Prof.İnam, günümüz dünyasında çokça atıf yaptığımız ‘’İnsan Hakları’’, ‘’demokrasi’’, ‘’eşitlik’’, ‘’çoğulculuk’’ gibi kavramları da işaret ederek, evrensel manada savunuluyormuş gibi gösterilen bu değerlerin ardındaki örtük ve gizli kalmış asıl niyetlere dikkat çekiyor. Etik ve Nesnel olduğunu düşündüğümüz pek çok evrensel kavramın reel politikte hiç de etkin olmadığını görüyoruz oysa. Batı’nın mülteci krizinde veya Suriye hadisesinde ya daMısır’daki darbe konusunda takındığı tutum, bunun en bariz örneklerinden sözgelimi.

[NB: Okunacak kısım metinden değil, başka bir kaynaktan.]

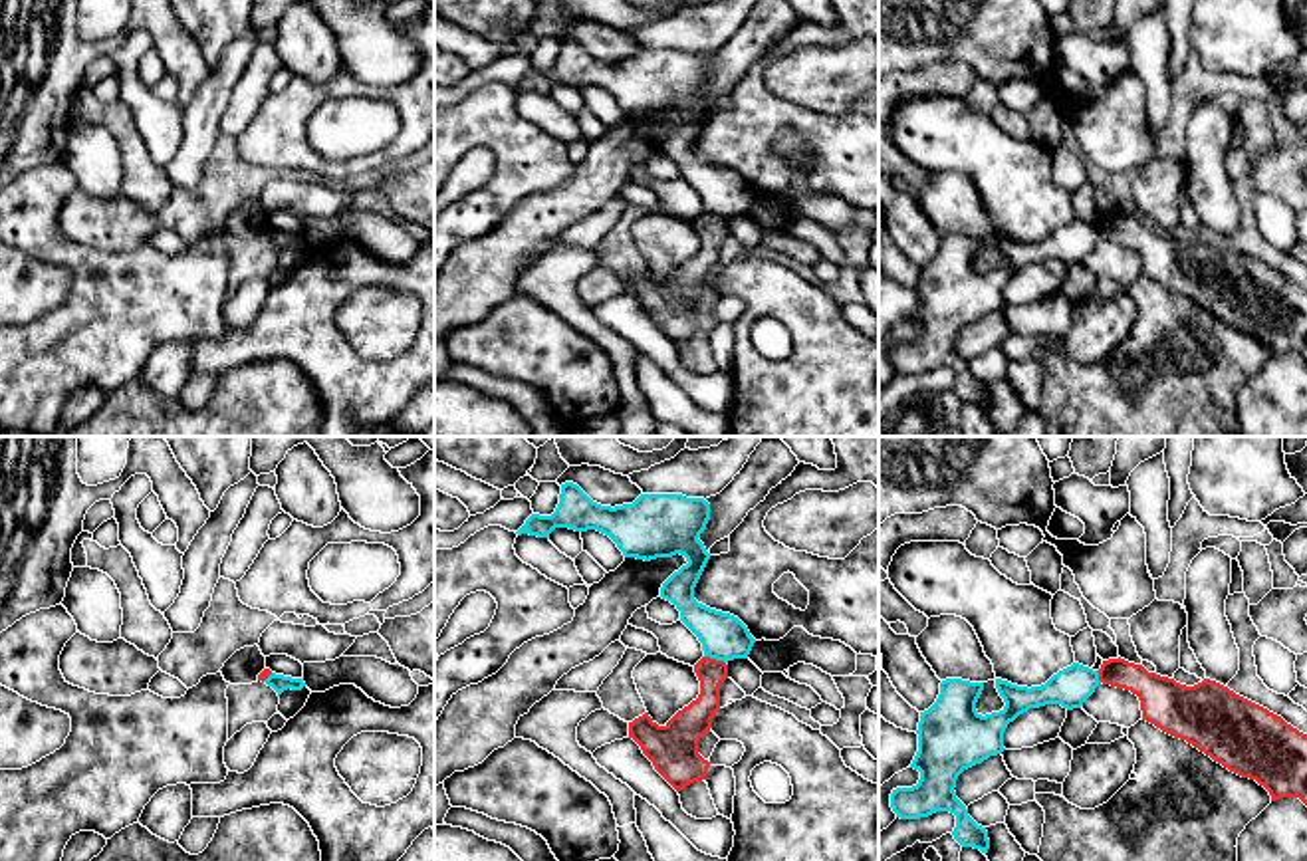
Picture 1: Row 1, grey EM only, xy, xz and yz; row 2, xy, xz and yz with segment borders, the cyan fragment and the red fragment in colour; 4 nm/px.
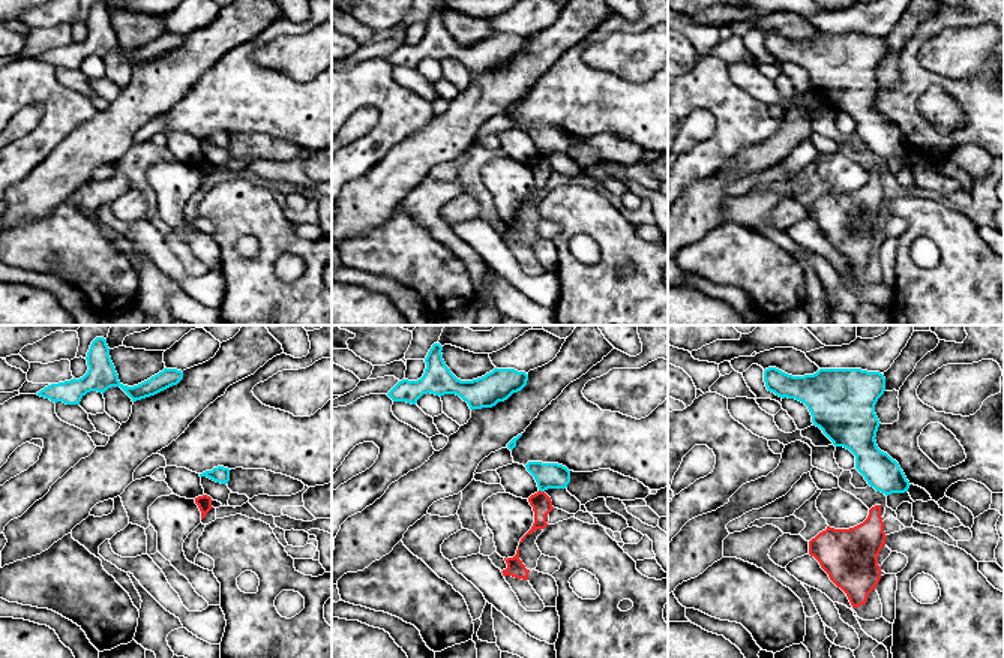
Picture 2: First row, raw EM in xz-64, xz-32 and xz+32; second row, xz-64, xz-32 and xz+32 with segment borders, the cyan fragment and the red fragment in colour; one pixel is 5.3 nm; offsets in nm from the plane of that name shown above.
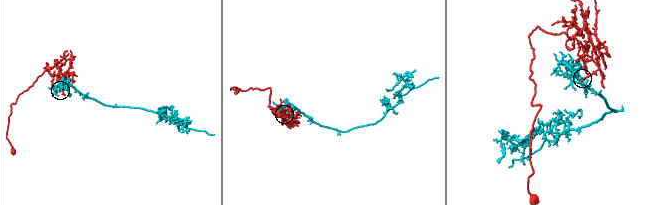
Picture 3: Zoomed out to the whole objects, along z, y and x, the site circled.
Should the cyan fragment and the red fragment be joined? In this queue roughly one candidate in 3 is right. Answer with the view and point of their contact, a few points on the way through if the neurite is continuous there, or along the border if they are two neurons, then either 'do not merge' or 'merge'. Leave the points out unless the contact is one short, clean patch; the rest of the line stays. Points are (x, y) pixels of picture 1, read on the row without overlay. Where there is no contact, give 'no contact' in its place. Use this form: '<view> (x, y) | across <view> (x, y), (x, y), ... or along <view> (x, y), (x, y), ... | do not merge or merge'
xz (714, 213) | along xz (705, 211), (724, 219) | do not merge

George Orwel, meşhur Hayvanlar Çiftliği adlı eserinde ‘’bütün hayvanlar eşittir, lakin bazıları daha da eşittir’’ cümlesiyle vurgulamıştı bu kanırtıcı çifte standardı.

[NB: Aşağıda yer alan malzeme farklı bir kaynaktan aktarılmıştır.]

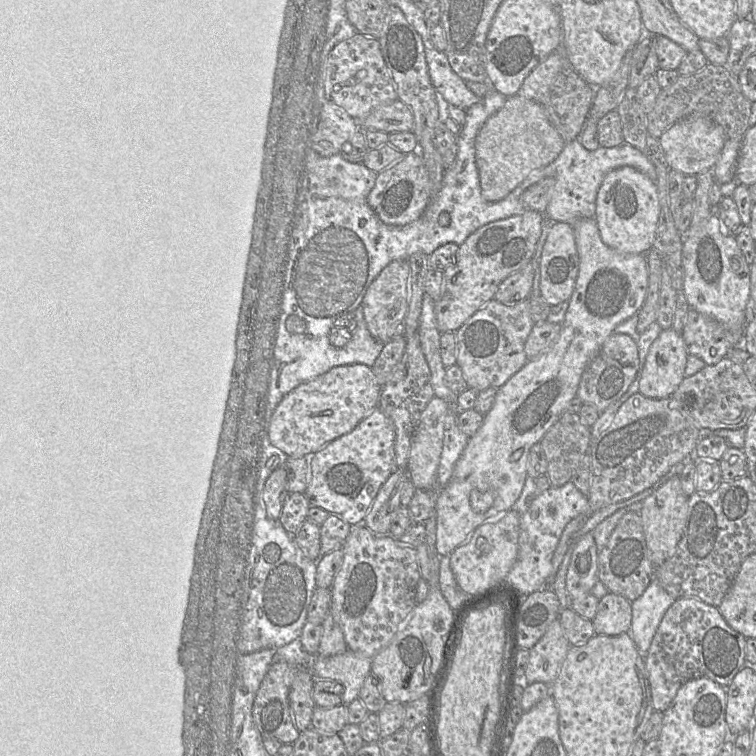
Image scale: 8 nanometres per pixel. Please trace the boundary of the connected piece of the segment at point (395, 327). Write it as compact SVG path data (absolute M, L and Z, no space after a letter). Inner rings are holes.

Sözlerle sürülmekte olan hayatın arasındaki bu çarpıcı uygunsuzluğu, ‘’ahlakın ard alanı’’ olarak dile getiriyordu mezkur makalesinde Prof. İnam... Ahlak derken üzerinde özenle durduğu başka bir kavram daha var: ‘’İçtenlik’’...
***
Hayatımızda çok kereler atıf yaptığımız hatta içinde yürüdüğümüz, dışarıdan bakanların bizim aidiyetimizi saptadıkları cümlelerimiz vardır. Kurduğumuz ve tekrar edegeldiğimiz o cümlelerdir bizim kişisel hikayelerimizi kuran. Ama adı üzerinde bir ‘’hikaye’’dir bu! Yani kurgulanan, rivayet edilen. Bir de işin aslı vardır, yani o ışıl ışıl parlayan sözlerimizin altında, kendini pek de ele vermeyen ‘’hal’’imiz yatar. Bu ikisi arasındaki uyum veya uyumsuzluk mevzusu ciddi bir özeleştiriyi gerektirir aslında.
‘’Ya göründüğün gibi ol, ya da olduğun gibi görün’’ der ya Mevlana. Ben bunun pek de kolay olmadığını düşünenlerdenim. Çünkü buradaki “olmak”ifadesiyle itiraf ederim ki; kolayca başa çıkamıyorum. Nedir “olmak?” Olmuş bitmiş bir şey hakkında ne kadar çabalarsak çabalayalım, onu değiştirebilmek ne kadarıyla mümkündür? İnsanın “olması” denen hadise, tamamlanmış ve sabitlenerek bir köşeye yazılmış bir iş midir? Ayrıca insan niye görüntüye teslim olsun ki, üstelik bir değil binlerce görüntümüz varken, hangisi?